[Instructions for the task]: Transcribe every one of the lines below word for word, without altering anything.

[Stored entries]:
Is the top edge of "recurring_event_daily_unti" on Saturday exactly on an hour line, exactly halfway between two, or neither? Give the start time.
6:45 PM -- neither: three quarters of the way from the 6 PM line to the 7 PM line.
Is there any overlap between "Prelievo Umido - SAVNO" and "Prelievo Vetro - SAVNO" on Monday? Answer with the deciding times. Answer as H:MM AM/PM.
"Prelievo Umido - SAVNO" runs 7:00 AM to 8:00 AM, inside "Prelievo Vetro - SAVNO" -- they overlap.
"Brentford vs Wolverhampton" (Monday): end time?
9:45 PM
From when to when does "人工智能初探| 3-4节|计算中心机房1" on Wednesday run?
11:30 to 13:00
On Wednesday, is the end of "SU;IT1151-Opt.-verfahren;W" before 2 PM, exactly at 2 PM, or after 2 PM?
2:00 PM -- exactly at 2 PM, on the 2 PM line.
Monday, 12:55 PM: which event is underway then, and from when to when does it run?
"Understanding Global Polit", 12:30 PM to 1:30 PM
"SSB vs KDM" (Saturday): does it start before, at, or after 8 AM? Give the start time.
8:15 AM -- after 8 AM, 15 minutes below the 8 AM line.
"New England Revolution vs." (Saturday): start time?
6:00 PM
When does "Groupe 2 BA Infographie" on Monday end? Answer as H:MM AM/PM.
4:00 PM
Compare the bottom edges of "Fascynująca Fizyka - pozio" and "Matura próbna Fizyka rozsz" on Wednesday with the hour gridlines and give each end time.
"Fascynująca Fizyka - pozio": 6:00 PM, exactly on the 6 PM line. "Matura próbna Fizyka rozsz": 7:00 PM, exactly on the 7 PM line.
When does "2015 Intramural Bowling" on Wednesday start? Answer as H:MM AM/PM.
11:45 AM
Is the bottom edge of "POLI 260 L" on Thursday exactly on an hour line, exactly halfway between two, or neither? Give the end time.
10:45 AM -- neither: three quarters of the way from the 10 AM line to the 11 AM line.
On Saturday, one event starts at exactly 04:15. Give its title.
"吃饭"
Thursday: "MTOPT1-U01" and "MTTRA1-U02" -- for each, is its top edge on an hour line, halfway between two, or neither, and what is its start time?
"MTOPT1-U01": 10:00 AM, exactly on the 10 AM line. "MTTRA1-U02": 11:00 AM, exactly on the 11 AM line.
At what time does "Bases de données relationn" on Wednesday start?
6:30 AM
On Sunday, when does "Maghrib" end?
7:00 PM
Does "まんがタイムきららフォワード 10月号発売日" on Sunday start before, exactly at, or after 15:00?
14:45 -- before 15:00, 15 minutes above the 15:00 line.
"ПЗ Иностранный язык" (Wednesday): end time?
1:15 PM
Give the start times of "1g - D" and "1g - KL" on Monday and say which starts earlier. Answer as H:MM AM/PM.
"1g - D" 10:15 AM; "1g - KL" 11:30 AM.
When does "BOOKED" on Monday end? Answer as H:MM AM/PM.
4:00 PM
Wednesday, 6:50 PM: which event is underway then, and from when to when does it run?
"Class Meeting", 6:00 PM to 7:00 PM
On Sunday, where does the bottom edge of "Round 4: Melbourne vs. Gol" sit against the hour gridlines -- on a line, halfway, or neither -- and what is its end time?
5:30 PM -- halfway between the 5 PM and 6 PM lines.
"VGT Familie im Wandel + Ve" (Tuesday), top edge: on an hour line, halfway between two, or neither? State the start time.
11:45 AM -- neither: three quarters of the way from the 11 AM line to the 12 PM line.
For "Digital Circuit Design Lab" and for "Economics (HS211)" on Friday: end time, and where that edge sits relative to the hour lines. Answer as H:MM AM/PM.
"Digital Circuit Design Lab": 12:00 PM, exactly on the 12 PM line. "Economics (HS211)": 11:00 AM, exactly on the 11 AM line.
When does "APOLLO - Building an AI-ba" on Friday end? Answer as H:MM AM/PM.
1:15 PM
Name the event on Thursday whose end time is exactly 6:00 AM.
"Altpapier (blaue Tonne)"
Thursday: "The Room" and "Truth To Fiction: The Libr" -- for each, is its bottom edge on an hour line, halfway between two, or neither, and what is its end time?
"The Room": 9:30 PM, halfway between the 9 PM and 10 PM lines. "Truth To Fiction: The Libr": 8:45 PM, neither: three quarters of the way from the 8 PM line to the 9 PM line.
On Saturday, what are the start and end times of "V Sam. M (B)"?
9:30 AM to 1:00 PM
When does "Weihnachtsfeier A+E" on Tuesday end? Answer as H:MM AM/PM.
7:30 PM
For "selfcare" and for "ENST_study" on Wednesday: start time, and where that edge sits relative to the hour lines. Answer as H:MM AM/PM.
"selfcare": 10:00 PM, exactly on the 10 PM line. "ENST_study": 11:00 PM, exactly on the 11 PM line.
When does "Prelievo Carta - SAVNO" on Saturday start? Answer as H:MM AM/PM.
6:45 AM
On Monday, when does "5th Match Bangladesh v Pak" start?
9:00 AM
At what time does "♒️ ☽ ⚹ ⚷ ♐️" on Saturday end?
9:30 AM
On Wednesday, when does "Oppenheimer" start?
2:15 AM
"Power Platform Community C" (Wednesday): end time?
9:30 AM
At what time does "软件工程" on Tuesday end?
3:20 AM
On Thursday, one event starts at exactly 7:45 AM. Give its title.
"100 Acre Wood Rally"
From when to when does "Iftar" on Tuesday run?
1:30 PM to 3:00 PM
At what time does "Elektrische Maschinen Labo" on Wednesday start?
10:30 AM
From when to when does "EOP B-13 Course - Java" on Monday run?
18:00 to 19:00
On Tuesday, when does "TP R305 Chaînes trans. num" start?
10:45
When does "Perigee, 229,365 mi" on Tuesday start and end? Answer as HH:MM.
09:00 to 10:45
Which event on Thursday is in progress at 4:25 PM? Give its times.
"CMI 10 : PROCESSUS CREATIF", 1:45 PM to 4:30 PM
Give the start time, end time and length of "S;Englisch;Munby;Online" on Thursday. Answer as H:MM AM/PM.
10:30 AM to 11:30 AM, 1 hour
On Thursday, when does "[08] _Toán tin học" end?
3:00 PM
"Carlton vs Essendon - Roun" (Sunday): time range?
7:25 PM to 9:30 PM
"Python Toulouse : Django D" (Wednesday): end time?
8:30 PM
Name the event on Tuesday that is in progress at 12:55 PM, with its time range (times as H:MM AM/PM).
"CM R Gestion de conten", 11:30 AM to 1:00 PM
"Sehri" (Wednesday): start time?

[Exercise answer]:
Is the top edge of "recurring_event_daily_unti" on Saturday exactly on an hour line, exactly halfway between two, or neither? Give the start time.
6:45 PM -- neither: three quarters of the way from the 6 PM line to the 7 PM line.
Is there any overlap between "Prelievo Umido - SAVNO" and "Prelievo Vetro - SAVNO" on Monday? Answer with the deciding times. Answer as H:MM AM/PM.
"Prelievo Umido - SAVNO" runs 7:00 AM to 8:00 AM, inside "Prelievo Vetro - SAVNO" -- they overlap.
"Brentford vs Wolverhampton" (Monday): end time?
9:45 PM
From when to when does "人工智能初探| 3-4节|计算中心机房1" on Wednesday run?
11:30 to 13:00
On Wednesday, is the end of "SU;IT1151-Opt.-verfahren;W" before 2 PM, exactly at 2 PM, or after 2 PM?
2:00 PM -- exactly at 2 PM, on the 2 PM line.
Monday, 12:55 PM: which event is underway then, and from when to when does it run?
"Understanding Global Polit", 12:30 PM to 1:30 PM
"SSB vs KDM" (Saturday): does it start before, at, or after 8 AM? Give the start time.
8:15 AM -- after 8 AM, 15 minutes below the 8 AM line.
"New England Revolution vs." (Saturday): start time?
6:00 PM
When does "Groupe 2 BA Infographie" on Monday end? Answer as H:MM AM/PM.
4:00 PM
Compare the bottom edges of "Fascynująca Fizyka - pozio" and "Matura próbna Fizyka rozsz" on Wednesday with the hour gridlines and give each end time.
"Fascynująca Fizyka - pozio": 6:00 PM, exactly on the 6 PM line. "Matura próbna Fizyka rozsz": 7:00 PM, exactly on the 7 PM line.
When does "2015 Intramural Bowling" on Wednesday start? Answer as H:MM AM/PM.
11:45 AM
Is the bottom edge of "POLI 260 L" on Thursday exactly on an hour line, exactly halfway between two, or neither? Give the end time.
10:45 AM -- neither: three quarters of the way from the 10 AM line to the 11 AM line.
On Saturday, one event starts at exactly 04:15. Give its title.
"吃饭"
Thursday: "MTOPT1-U01" and "MTTRA1-U02" -- for each, is its top edge on an hour line, halfway between two, or neither, and what is its start time?
"MTOPT1-U01": 10:00 AM, exactly on the 10 AM line. "MTTRA1-U02": 11:00 AM, exactly on the 11 AM line.
At what time does "Bases de données relationn" on Wednesday start?
6:30 AM
On Sunday, when does "Maghrib" end?
7:00 PM
Does "まんがタイムきららフォワード 10月号発売日" on Sunday start before, exactly at, or after 15:00?
14:45 -- before 15:00, 15 minutes above the 15:00 line.
"ПЗ Иностранный язык" (Wednesday): end time?
1:15 PM
Give the start times of "1g - D" and "1g - KL" on Monday and say which starts earlier. Answer as H:MM AM/PM.
"1g - D" 10:15 AM; "1g - KL" 11:30 AM.
When does "BOOKED" on Monday end? Answer as H:MM AM/PM.
4:00 PM
Wednesday, 6:50 PM: which event is underway then, and from when to when does it run?
"Class Meeting", 6:00 PM to 7:00 PM
On Sunday, where does the bottom edge of "Round 4: Melbourne vs. Gol" sit against the hour gridlines -- on a line, halfway, or neither -- and what is its end time?
5:30 PM -- halfway between the 5 PM and 6 PM lines.
"VGT Familie im Wandel + Ve" (Tuesday), top edge: on an hour line, halfway between two, or neither? State the start time.
11:45 AM -- neither: three quarters of the way from the 11 AM line to the 12 PM line.
For "Digital Circuit Design Lab" and for "Economics (HS211)" on Friday: end time, and where that edge sits relative to the hour lines. Answer as H:MM AM/PM.
"Digital Circuit Design Lab": 12:00 PM, exactly on the 12 PM line. "Economics (HS211)": 11:00 AM, exactly on the 11 AM line.
When does "APOLLO - Building an AI-ba" on Friday end? Answer as H:MM AM/PM.
1:15 PM
Name the event on Thursday whose end time is exactly 6:00 AM.
"Altpapier (blaue Tonne)"
Thursday: "The Room" and "Truth To Fiction: The Libr" -- for each, is its bottom edge on an hour line, halfway between two, or neither, and what is its end time?
"The Room": 9:30 PM, halfway between the 9 PM and 10 PM lines. "Truth To Fiction: The Libr": 8:45 PM, neither: three quarters of the way from the 8 PM line to the 9 PM line.
On Saturday, what are the start and end times of "V Sam. M (B)"?
9:30 AM to 1:00 PM
When does "Weihnachtsfeier A+E" on Tuesday end? Answer as H:MM AM/PM.
7:30 PM
For "selfcare" and for "ENST_study" on Wednesday: start time, and where that edge sits relative to the hour lines. Answer as H:MM AM/PM.
"selfcare": 10:00 PM, exactly on the 10 PM line. "ENST_study": 11:00 PM, exactly on the 11 PM line.
When does "Prelievo Carta - SAVNO" on Saturday start? Answer as H:MM AM/PM.
6:45 AM
On Monday, when does "5th Match Bangladesh v Pak" start?
9:00 AM
At what time does "♒️ ☽ ⚹ ⚷ ♐️" on Saturday end?
9:30 AM
On Wednesday, when does "Oppenheimer" start?
2:15 AM
"Power Platform Community C" (Wednesday): end time?
9:30 AM
At what time does "软件工程" on Tuesday end?
3:20 AM
On Thursday, one event starts at exactly 7:45 AM. Give its title.
"100 Acre Wood Rally"
From when to when does "Iftar" on Tuesday run?
1:30 PM to 3:00 PM
At what time does "Elektrische Maschinen Labo" on Wednesday start?
10:30 AM
From when to when does "EOP B-13 Course - Java" on Monday run?
18:00 to 19:00
On Tuesday, when does "TP R305 Chaînes trans. num" start?
10:45
When does "Perigee, 229,365 mi" on Tuesday start and end? Answer as HH:MM.
09:00 to 10:45
Which event on Thursday is in progress at 4:25 PM? Give its times.
"CMI 10 : PROCESSUS CREATIF", 1:45 PM to 4:30 PM
Give the start time, end time and length of "S;Englisch;Munby;Online" on Thursday. Answer as H:MM AM/PM.
10:30 AM to 11:30 AM, 1 hour
On Thursday, when does "[08] _Toán tin học" end?
3:00 PM
"Carlton vs Essendon - Roun" (Sunday): time range?
7:25 PM to 9:30 PM
"Python Toulouse : Django D" (Wednesday): end time?
8:30 PM
Name the event on Tuesday that is in progress at 12:55 PM, with its time range (times as H:MM AM/PM).
"CM R Gestion de conten", 11:30 AM to 1:00 PM
"Sehri" (Wednesday): start time?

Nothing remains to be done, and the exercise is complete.